Contributed by Vikram Singh, MD1, Kirti Gupta, MD1, Apinder Preet Singh, MS, M Ch2, Pravin Salunke, MS, M Ch2
Departments of Histopathology1, and Neurosurgery2, Post Graduate Institute of Medical Education and Research, Chandigarh India
A 43-year-old gentleman presented with swelling over scalp for past four months which was initially painless, hard and progressively increasing in size. It became painful in last one month, which was dull aching, intermittent and relieved by medication. There was no history of seizures, weakness, loss of consciousness, trauma, blurring of vision or vomiting. On examination, the vitals were stable with Glasgow coma scale of E4-V5-M6. Bilateral pupils were of normal size with normal reaction. There were no sensory or motor deficits and cerebellar signs were negative. Contrast enhancing MRI showed bone destructive lesion over parietal region. Axial CT showed a lytic lesion of the calvaria in the midline (Fig. 1a). Some expansion of bone with sclerosis was noted. Sagittal and coronal MRI revealed a midline parietal calvarial lesion, indenting the intact underlying dural structures and expanding the overlying galea (Figs. 1b, 1c). With a preoperative diagnosis of midline fronto-parietal calvarial tumor, a midline fronto-parietal craniotomy was performed and near total excision was achieved. Intraoperatively, a firm to hard pinkish tumor was visualized in the calvarium which was adherent to dura and infiltrating through the calvarial bone. Entire tumor with surrounding 1 cm of bony margin was excised. Post-operative period was uneventful.

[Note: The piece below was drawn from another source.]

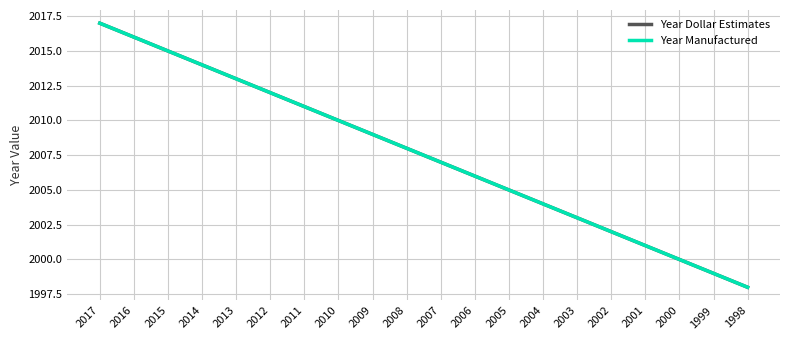

True or false: Year Manufactured and Year Dollar Estimates intersect in this chart.

False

Histology revealed a focally encapsulated spindle cell tumor with cells arranged in interlacing short fascicles and sheets with variable degree of hyalinization and collagenisation in the background (Figs. 2a, 2b). The tumor cells were fusiform to oval in shape with vesicular chromatin, conspicuous nucleoli and moderate pink cytoplasm (Fig. 2c). Mitotic activity was brisk (2-3/HPF) in areas with cellular pleomorphism (Fig. 2d). The central core of the tumor showed hyalinization (Fig. 2e) with focal necrosis. The tumor was infiltrating the dura and overlying skull bone, however, no parenchymal invasion was identified. On performing immunohistochemistry, the tumor cells showed strong and diffuse positivity for vimentin and smooth muscle actin (SMA) and focally for desmin (Figs. 3a, 3b). These tumor cells are negative for Pan-CK, EMA, Bcl-2 and CD34 (Fig. 3c). Electron microscopic examination revealed intermediate filaments of width corresponding to those of actin filaments. What is your diagnosis?